■ Activity ■
Render the rows starting at the one containing "left wrist: (520, 228, 1)" and ending at the one containing "left knee: (574, 241, 6)" as a numbered list, leaving out blank lines.

■ Extracted entries ■
%%

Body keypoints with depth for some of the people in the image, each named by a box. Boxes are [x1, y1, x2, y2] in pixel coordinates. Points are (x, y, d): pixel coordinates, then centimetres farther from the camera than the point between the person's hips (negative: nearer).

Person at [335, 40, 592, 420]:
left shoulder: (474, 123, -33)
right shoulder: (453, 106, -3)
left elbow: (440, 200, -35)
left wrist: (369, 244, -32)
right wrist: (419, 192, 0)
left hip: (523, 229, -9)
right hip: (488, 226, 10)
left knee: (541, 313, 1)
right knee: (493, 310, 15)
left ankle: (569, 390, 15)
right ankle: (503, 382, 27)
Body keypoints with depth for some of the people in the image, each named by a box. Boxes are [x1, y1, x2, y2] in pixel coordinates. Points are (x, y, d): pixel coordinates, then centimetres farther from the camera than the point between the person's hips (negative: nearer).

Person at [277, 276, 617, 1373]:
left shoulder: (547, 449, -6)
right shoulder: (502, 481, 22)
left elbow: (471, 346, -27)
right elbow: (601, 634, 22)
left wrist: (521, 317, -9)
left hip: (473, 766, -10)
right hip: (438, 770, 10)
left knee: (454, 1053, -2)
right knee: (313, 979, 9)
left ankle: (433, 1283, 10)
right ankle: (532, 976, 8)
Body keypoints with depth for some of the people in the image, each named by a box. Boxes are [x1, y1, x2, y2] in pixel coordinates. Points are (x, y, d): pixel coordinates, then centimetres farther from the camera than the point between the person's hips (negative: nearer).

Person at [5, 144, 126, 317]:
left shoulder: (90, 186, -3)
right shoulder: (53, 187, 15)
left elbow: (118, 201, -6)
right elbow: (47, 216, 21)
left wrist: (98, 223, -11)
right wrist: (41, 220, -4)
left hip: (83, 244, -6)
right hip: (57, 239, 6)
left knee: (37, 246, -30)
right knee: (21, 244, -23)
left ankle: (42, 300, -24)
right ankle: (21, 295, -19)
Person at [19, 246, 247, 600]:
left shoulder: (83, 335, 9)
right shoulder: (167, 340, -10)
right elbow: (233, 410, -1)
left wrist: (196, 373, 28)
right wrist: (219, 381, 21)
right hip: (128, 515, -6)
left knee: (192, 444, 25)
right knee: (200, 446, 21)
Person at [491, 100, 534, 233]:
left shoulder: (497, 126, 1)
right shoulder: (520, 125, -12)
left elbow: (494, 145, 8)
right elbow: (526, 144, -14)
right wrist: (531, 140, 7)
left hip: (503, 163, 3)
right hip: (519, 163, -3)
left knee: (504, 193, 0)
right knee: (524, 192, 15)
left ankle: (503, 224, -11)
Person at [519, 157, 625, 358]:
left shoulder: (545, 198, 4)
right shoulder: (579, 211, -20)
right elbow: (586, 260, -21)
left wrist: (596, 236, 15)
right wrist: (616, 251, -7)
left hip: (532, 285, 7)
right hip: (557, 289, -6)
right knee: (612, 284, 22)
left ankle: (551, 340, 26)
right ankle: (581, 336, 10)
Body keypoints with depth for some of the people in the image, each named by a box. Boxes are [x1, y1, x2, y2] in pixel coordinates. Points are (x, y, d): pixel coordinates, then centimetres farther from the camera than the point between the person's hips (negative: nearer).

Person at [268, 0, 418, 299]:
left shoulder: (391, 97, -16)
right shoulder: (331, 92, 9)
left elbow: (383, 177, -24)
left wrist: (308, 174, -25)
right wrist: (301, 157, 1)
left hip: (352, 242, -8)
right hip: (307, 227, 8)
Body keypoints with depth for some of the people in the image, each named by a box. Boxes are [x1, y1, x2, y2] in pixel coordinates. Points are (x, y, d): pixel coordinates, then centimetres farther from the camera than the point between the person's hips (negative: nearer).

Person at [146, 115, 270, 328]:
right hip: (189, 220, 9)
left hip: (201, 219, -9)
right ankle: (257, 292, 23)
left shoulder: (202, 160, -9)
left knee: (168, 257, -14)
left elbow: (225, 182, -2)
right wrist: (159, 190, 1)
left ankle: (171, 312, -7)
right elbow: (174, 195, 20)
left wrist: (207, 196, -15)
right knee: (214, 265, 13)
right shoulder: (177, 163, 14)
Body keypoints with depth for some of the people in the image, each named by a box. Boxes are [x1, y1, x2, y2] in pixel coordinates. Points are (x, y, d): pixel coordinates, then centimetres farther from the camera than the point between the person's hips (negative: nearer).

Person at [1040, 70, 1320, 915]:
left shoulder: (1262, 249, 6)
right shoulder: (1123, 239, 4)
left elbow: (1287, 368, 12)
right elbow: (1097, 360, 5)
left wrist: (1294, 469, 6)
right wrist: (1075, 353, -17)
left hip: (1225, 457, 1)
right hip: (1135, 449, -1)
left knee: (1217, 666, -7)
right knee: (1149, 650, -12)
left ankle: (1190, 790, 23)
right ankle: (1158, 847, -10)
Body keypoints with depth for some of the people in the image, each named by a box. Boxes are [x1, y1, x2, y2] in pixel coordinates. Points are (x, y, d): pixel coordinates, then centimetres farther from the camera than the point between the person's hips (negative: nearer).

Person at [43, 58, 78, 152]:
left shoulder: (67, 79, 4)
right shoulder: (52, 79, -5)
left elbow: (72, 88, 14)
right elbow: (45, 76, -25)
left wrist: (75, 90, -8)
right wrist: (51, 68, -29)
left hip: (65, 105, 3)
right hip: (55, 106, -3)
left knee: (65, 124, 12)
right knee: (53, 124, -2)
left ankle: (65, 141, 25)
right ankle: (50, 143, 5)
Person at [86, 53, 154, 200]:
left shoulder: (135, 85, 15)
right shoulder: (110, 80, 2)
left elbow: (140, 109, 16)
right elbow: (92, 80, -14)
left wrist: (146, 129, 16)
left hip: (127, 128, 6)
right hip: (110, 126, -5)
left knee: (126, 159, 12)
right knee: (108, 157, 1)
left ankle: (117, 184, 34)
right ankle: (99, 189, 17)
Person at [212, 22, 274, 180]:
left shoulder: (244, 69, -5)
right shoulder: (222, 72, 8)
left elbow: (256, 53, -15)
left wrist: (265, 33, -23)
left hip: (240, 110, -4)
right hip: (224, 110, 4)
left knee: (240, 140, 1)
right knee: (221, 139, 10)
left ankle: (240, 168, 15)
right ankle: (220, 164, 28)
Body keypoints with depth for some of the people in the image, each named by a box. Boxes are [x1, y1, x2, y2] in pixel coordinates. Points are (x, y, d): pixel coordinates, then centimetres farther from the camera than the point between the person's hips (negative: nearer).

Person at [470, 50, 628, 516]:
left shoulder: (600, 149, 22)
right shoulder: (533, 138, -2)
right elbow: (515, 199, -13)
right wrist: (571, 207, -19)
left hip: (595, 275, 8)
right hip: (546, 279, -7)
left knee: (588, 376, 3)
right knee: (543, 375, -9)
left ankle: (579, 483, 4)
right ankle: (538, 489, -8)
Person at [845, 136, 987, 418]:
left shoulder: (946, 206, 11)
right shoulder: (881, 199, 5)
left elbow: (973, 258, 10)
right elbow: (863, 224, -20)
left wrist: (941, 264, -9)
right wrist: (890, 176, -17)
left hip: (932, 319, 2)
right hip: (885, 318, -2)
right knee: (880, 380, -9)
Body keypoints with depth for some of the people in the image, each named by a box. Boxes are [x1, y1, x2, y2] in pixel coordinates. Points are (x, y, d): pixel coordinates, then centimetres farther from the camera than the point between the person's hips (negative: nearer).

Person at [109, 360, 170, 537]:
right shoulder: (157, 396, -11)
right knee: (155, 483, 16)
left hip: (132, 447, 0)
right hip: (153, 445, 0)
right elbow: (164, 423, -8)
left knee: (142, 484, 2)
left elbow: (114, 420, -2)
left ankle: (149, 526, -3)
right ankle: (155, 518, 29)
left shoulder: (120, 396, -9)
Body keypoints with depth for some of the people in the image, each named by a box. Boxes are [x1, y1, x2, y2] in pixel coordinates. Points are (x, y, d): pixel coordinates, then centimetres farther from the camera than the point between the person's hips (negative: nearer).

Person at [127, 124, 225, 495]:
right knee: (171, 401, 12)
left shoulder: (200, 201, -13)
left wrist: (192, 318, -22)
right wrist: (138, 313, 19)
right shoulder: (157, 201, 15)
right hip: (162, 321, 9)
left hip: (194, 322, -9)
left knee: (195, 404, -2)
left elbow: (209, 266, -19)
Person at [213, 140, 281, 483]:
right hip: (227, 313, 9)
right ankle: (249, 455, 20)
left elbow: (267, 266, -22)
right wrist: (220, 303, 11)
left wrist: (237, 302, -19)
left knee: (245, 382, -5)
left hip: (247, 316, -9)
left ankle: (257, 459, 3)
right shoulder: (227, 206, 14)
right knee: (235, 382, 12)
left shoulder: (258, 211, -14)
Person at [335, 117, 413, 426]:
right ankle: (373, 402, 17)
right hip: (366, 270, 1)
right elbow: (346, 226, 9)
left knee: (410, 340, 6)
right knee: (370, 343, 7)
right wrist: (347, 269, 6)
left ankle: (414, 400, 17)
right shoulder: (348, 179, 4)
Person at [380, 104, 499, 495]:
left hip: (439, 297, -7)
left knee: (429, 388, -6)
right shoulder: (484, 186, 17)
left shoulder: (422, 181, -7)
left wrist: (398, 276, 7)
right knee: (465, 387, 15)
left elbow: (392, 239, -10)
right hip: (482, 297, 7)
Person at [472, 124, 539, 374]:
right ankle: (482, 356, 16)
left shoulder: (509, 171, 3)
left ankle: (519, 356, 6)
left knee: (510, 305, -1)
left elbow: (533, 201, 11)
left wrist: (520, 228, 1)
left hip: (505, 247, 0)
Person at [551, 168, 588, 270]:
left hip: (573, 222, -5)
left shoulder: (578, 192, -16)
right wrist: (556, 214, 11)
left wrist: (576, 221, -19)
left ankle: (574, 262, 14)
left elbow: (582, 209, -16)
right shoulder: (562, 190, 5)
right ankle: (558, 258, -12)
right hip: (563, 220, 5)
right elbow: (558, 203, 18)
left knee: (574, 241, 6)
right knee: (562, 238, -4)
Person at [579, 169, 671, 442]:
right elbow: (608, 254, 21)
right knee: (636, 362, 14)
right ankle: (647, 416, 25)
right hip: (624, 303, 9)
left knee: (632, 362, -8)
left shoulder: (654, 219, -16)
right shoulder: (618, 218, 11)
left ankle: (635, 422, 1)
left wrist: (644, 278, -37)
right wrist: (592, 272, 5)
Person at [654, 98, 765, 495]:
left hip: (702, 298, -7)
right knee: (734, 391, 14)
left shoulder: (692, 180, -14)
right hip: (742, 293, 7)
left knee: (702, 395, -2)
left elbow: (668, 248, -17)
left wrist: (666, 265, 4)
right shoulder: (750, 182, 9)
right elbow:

%%

■ Your response ■
1. left wrist: (520, 228, 1)
2. left hip: (505, 247, 0)
3. Person at [551, 168, 588, 270]:
4. left hip: (573, 222, -5)
5. left shoulder: (578, 192, -16)
6. right wrist: (556, 214, 11)
7. left wrist: (576, 221, -19)
8. left ankle: (574, 262, 14)
9. left elbow: (582, 209, -16)
10. right shoulder: (562, 190, 5)
11. right ankle: (558, 258, -12)
12. right hip: (563, 220, 5)
13. right elbow: (558, 203, 18)
14. left knee: (574, 241, 6)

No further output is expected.